[EXTRACTED ENTRIES — start]

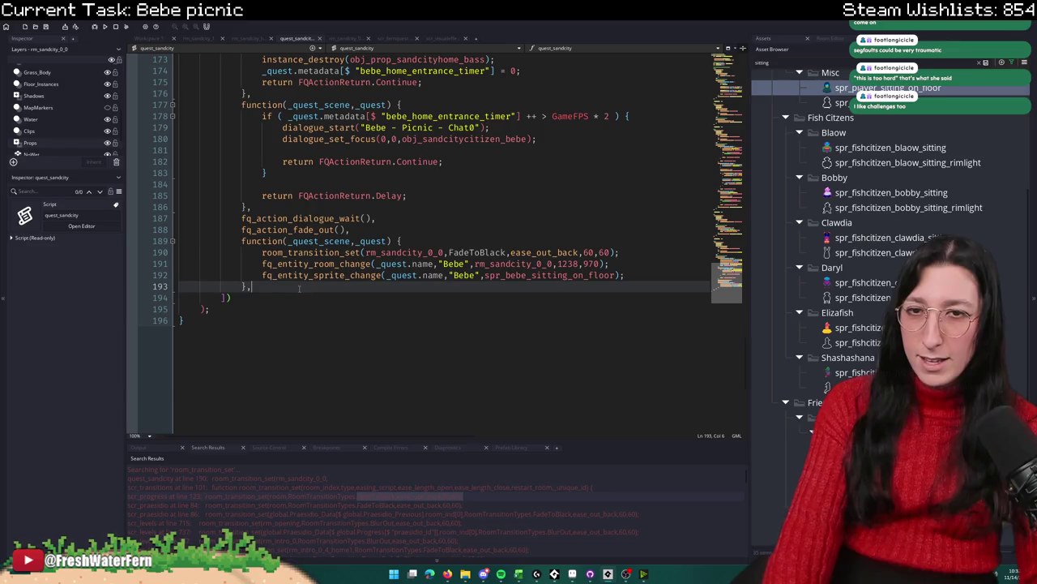
scroll(299, 288, "up", 4)
scroll(291, 284, "down", 2)
key("BackSpace")
Step: Add a comma and a new empty function() stub after the fade-and-move scene function
scroll(279, 276, "up", 5)
scroll(248, 405, "down", 5)
left_click(243, 377)
scroll(243, 373, "up", 12)
left_click(205, 286, "shift")
left_click(190, 333, "shift")
scroll(197, 339, "down", 10)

[EXTRACTED ENTRIES — finish]

YOUR GOAL:
Repeat all of the material above exactly, leaving out pictures.

PROBLEM SOLUTION:
scroll(299, 288, "up", 4)
scroll(291, 284, "down", 2)
key("BackSpace")
Step: Add a comma and a new empty function() stub after the fade-and-move scene function
scroll(279, 276, "up", 5)
scroll(248, 405, "down", 5)
left_click(243, 377)
scroll(243, 373, "up", 12)
left_click(205, 286, "shift")
left_click(190, 333, "shift")
scroll(197, 339, "down", 10)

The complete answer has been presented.